▶ [Assignment] Each record must be repeated exactly. None may be dropped.

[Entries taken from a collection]

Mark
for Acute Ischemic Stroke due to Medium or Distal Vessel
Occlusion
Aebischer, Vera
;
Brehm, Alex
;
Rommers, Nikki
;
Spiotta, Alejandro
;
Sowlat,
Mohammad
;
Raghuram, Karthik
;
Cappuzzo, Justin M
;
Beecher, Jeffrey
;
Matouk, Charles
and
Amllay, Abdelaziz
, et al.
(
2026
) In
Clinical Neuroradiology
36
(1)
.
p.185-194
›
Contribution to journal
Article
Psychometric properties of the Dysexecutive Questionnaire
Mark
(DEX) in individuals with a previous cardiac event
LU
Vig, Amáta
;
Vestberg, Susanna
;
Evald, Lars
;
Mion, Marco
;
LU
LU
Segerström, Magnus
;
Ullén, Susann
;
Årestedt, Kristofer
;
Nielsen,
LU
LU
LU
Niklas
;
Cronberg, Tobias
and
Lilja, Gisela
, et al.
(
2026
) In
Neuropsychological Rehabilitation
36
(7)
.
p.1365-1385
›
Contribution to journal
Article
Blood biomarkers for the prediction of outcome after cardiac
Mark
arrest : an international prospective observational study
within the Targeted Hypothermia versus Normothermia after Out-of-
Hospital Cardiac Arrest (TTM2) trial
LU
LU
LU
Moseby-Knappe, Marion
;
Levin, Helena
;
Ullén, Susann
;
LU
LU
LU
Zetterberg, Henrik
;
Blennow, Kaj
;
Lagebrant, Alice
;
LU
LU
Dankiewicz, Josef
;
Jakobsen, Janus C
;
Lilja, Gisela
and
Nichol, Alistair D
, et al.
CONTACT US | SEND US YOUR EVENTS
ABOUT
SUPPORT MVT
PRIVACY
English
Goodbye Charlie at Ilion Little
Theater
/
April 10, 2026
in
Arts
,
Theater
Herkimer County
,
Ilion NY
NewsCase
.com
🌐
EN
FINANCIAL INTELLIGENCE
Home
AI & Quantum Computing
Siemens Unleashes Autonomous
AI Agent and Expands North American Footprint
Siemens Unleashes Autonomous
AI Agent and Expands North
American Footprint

▶ [Answer box]
Mark
for Acute Ischemic Stroke due to Medium or Distal Vessel
Occlusion
Aebischer, Vera
;
Brehm, Alex
;
Rommers, Nikki
;
Spiotta, Alejandro
;
Sowlat,
Mohammad
;
Raghuram, Karthik
;
Cappuzzo, Justin M
;
Beecher, Jeffrey
;
Matouk, Charles
and
Amllay, Abdelaziz
, et al.
(
2026
) In
Clinical Neuroradiology
36
(1)
.
p.185-194
›
Contribution to journal
Article
Psychometric properties of the Dysexecutive Questionnaire
Mark
(DEX) in individuals with a previous cardiac event
LU
Vig, Amáta
;
Vestberg, Susanna
;
Evald, Lars
;
Mion, Marco
;
LU
LU
Segerström, Magnus
;
Ullén, Susann
;
Årestedt, Kristofer
;
Nielsen,
LU
LU
LU
Niklas
;
Cronberg, Tobias
and
Lilja, Gisela
, et al.
(
2026
) In
Neuropsychological Rehabilitation
36
(7)
.
p.1365-1385
›
Contribution to journal
Article
Blood biomarkers for the prediction of outcome after cardiac
Mark
arrest : an international prospective observational study
within the Targeted Hypothermia versus Normothermia after Out-of-
Hospital Cardiac Arrest (TTM2) trial
LU
LU
LU
Moseby-Knappe, Marion
;
Levin, Helena
;
Ullén, Susann
;
LU
LU
LU
Zetterberg, Henrik
;
Blennow, Kaj
;
Lagebrant, Alice
;
LU
LU
Dankiewicz, Josef
;
Jakobsen, Janus C
;
Lilja, Gisela
and
Nichol, Alistair D
, et al.
CONTACT US | SEND US YOUR EVENTS
ABOUT
SUPPORT MVT
PRIVACY
English
Goodbye Charlie at Ilion Little
Theater
/
April 10, 2026
in
Arts
,
Theater
Herkimer County
,
Ilion NY
NewsCase
.com
🌐
EN
FINANCIAL INTELLIGENCE
Home
AI & Quantum Computing
Siemens Unleashes Autonomous
AI Agent and Expands North American Footprint
Siemens Unleashes Autonomous
AI Agent and Expands North
American Footprint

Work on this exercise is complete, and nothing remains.